---- Dataset records

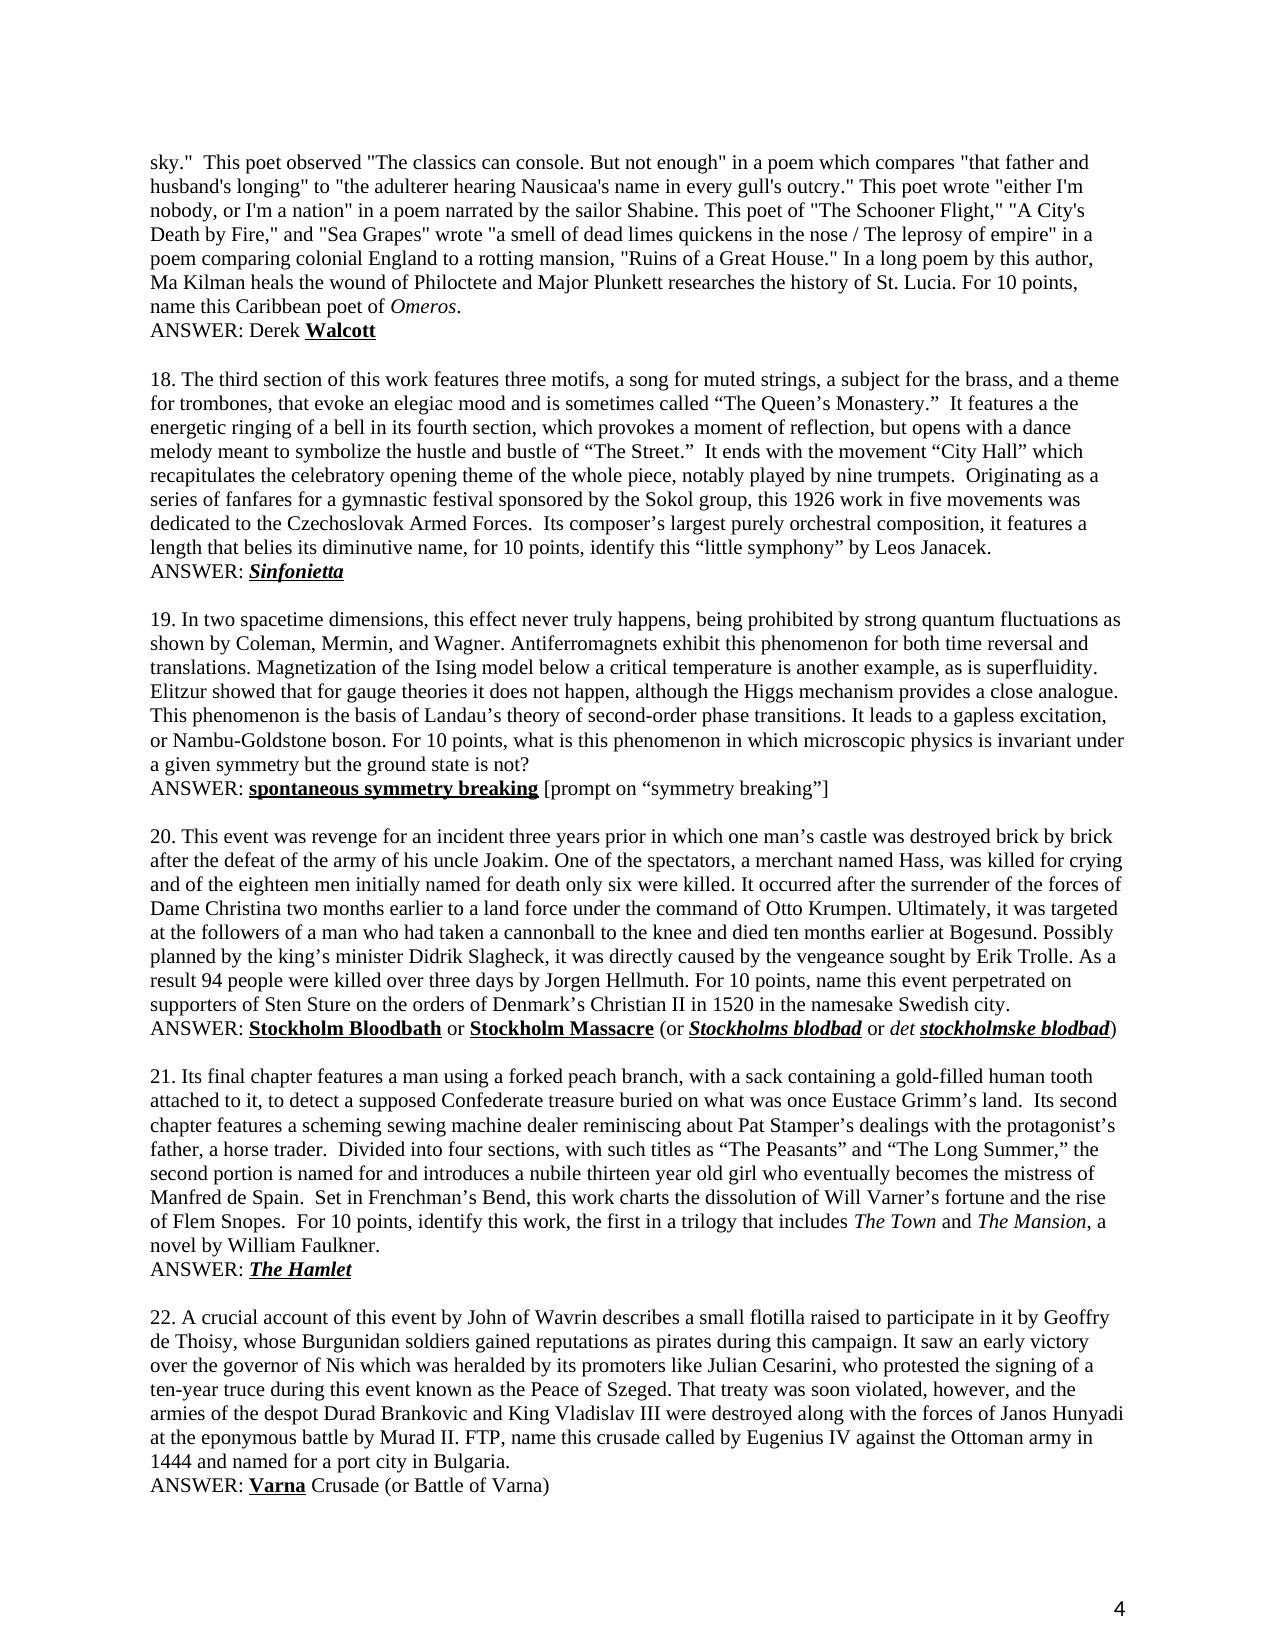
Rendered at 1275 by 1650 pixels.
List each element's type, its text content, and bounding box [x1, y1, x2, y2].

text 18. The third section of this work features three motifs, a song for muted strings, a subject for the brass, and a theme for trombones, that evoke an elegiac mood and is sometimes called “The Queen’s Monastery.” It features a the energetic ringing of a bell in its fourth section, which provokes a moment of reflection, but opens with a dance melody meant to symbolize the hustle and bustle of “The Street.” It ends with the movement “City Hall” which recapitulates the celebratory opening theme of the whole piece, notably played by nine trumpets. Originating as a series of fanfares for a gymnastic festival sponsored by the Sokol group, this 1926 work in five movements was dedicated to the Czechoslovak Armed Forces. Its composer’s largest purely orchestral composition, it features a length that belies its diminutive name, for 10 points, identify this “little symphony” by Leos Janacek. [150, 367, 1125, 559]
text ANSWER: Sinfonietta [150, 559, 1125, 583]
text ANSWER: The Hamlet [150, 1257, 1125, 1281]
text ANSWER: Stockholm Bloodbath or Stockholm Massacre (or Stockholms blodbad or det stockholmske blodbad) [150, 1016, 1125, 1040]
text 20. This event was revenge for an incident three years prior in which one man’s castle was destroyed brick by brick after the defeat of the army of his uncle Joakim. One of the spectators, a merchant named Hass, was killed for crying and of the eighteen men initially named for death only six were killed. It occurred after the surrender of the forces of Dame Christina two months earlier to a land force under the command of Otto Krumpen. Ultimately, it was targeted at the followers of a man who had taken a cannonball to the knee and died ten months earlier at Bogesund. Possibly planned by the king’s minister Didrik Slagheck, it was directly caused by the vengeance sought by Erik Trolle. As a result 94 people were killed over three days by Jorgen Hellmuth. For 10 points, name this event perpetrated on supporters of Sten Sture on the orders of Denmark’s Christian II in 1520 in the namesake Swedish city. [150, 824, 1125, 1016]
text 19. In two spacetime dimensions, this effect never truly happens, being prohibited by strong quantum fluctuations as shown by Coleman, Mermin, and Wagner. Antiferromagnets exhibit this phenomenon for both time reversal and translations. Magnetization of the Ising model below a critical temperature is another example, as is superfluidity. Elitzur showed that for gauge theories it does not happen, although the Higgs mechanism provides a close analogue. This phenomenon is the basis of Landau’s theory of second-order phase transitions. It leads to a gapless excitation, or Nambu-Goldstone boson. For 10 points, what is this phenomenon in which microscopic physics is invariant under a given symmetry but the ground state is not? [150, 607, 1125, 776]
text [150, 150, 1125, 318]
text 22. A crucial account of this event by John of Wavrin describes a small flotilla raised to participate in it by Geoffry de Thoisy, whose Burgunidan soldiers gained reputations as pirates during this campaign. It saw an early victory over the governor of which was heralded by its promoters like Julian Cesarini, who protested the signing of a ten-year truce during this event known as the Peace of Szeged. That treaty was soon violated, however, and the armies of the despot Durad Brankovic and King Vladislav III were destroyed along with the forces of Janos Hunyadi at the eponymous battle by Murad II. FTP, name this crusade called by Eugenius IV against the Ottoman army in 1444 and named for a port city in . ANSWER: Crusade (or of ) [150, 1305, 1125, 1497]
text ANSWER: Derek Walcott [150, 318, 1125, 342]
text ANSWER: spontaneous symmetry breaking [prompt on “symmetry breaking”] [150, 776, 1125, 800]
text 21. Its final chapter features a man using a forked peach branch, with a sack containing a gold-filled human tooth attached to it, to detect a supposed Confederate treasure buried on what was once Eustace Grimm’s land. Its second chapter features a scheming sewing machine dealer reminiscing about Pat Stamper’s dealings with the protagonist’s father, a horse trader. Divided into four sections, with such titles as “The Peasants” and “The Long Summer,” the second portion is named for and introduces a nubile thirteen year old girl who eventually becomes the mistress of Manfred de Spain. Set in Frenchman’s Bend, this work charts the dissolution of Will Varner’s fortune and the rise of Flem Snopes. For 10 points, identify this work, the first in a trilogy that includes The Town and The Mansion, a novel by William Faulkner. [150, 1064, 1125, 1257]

--------

◆ The problem ◆
An exact copy of the lines from the one holding "text [150, 150, 1125, 318]" through the end of the data is the whole answer.

◆ Answer below ◆
text [150, 150, 1125, 318]
text 22. A crucial account of this event by John of Wavrin describes a small flotilla raised to participate in it by Geoffry de Thoisy, whose Burgunidan soldiers gained reputations as pirates during this campaign. It saw an early victory over the governor of which was heralded by its promoters like Julian Cesarini, who protested the signing of a ten-year truce during this event known as the Peace of Szeged. That treaty was soon violated, however, and the armies of the despot Durad Brankovic and King Vladislav III were destroyed along with the forces of Janos Hunyadi at the eponymous battle by Murad II. FTP, name this crusade called by Eugenius IV against the Ottoman army in 1444 and named for a port city in . ANSWER: Crusade (or of ) [150, 1305, 1125, 1497]
text ANSWER: Derek Walcott [150, 318, 1125, 342]
text ANSWER: spontaneous symmetry breaking [prompt on “symmetry breaking”] [150, 776, 1125, 800]
text 21. Its final chapter features a man using a forked peach branch, with a sack containing a gold-filled human tooth attached to it, to detect a supposed Confederate treasure buried on what was once Eustace Grimm’s land. Its second chapter features a scheming sewing machine dealer reminiscing about Pat Stamper’s dealings with the protagonist’s father, a horse trader. Divided into four sections, with such titles as “The Peasants” and “The Long Summer,” the second portion is named for and introduces a nubile thirteen year old girl who eventually becomes the mistress of Manfred de Spain. Set in Frenchman’s Bend, this work charts the dissolution of Will Varner’s fortune and the rise of Flem Snopes. For 10 points, identify this work, the first in a trilogy that includes The Town and The Mansion, a novel by William Faulkner. [150, 1064, 1125, 1257]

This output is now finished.